Tu tarea:
Edita el fragmento del texto sobre los panfletos de Céline que comienza con "Si se comienzan" y termina con "y capitales inflamables.", sustituyendo "impugnadores" por "detractores".

Texto del ejercicio:
::::::
Si se comienzan a leer los argumentos de los victoriosos impugnadores de la publicación, se llega muy rápidamente al quid de la cuestión, en un Viaje al fin de la noche, como el título de la obra maestra novelesca de Céline. Los resortes y los móviles de los denunciantes se revelan bien pronto como muy alejados de todo higienismo social proteccionista, que busca poner barreras a la circulación social de bienes y capitales inflamables.
Lo que hay que decir de inmediato, ya lo ha sospechado el lector. Sí, estos libros abominables están subidos a internet, y están a un click de distancia de los dedos todos. Más aún, si alguien quisiera leerlos en papel, también puede hacerlo. La Universidad de Québec, aprovechando que para la ley canadiense las obras literarias entran al dominio público a los cincuenta años de la muerte del autor (y no a los setenta), publicó una abrumadora edición crítica hace unos años. Que iba a ser la base de le edición de Gallimard.
¿Cuál era entonces el genuino problema? Se resume en esta palabra: Gallimard. El país que este año va a celebrar el medio siglo de mayo del 68 es rígidamente jerárquico, obsesionado por la clase, el prestigio, la distinción. Si los panfletos antisemitas, que Gallimard, con un don muy francés para el eufemismo perverso, iba a publicar bajo el título común de Escritos polémicos, hubieran salido en P.O.L, no habría existido tan mayúsculo escándalo. Después de todo, el llanto de los escritores huérfanos de editor es que P.O.L. era la única editorial intelectualmente prestigiosa y elegantemente chic que publicaba textos, con franqueza, sí, muchas veces ilegibles, por su osadía vanguardista: los de ellos. Ilegibles, nadie los leía: a los volúmenes de P.O.L. se los distingue, en las mesas de saldos y usados, blancos, intactos, sin uso.
::::::
Entradas de datos extraídas
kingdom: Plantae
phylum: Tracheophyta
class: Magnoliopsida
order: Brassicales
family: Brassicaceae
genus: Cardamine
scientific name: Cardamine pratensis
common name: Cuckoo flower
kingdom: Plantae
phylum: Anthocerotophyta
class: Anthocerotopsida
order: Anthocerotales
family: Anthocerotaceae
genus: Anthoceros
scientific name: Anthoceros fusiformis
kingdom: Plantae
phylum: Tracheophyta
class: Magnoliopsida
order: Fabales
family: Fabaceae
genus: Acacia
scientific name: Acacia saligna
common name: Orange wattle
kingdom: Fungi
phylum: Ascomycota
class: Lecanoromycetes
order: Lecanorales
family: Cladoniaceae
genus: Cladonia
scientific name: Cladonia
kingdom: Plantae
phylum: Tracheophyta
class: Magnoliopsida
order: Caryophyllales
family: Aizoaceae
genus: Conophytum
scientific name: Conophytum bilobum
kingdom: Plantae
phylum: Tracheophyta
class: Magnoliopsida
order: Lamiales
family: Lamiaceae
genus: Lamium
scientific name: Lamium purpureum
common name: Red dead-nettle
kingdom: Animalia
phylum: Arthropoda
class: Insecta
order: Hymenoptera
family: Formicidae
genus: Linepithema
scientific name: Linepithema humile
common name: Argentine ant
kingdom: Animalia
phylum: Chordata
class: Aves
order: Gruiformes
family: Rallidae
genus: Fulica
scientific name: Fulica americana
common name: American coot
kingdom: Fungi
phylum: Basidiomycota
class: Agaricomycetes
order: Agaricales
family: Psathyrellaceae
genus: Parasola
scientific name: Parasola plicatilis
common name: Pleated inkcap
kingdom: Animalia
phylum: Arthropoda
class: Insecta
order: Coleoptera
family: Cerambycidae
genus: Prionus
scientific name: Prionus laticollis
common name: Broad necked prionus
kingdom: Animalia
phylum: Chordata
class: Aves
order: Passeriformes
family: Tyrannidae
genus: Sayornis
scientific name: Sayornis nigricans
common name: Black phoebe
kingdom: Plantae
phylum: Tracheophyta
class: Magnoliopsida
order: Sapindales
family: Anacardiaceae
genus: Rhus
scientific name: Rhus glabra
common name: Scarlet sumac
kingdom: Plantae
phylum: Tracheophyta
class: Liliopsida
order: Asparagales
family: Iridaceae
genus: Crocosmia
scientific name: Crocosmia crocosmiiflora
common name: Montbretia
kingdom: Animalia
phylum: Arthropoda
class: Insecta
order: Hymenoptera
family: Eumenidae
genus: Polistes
::::::
Solución del ejercicio:
Si se comienzan a leer los argumentos de los victoriosos detractores de la publicación, se llega muy rápidamente al quid de la cuestión, en un Viaje al fin de la noche, como el título de la obra maestra novelesca de Céline. Los resortes y los móviles de los denunciantes se revelan bien pronto como muy alejados de todo higienismo social proteccionista, que busca poner barreras a la circulación social de bienes y capitales inflamables.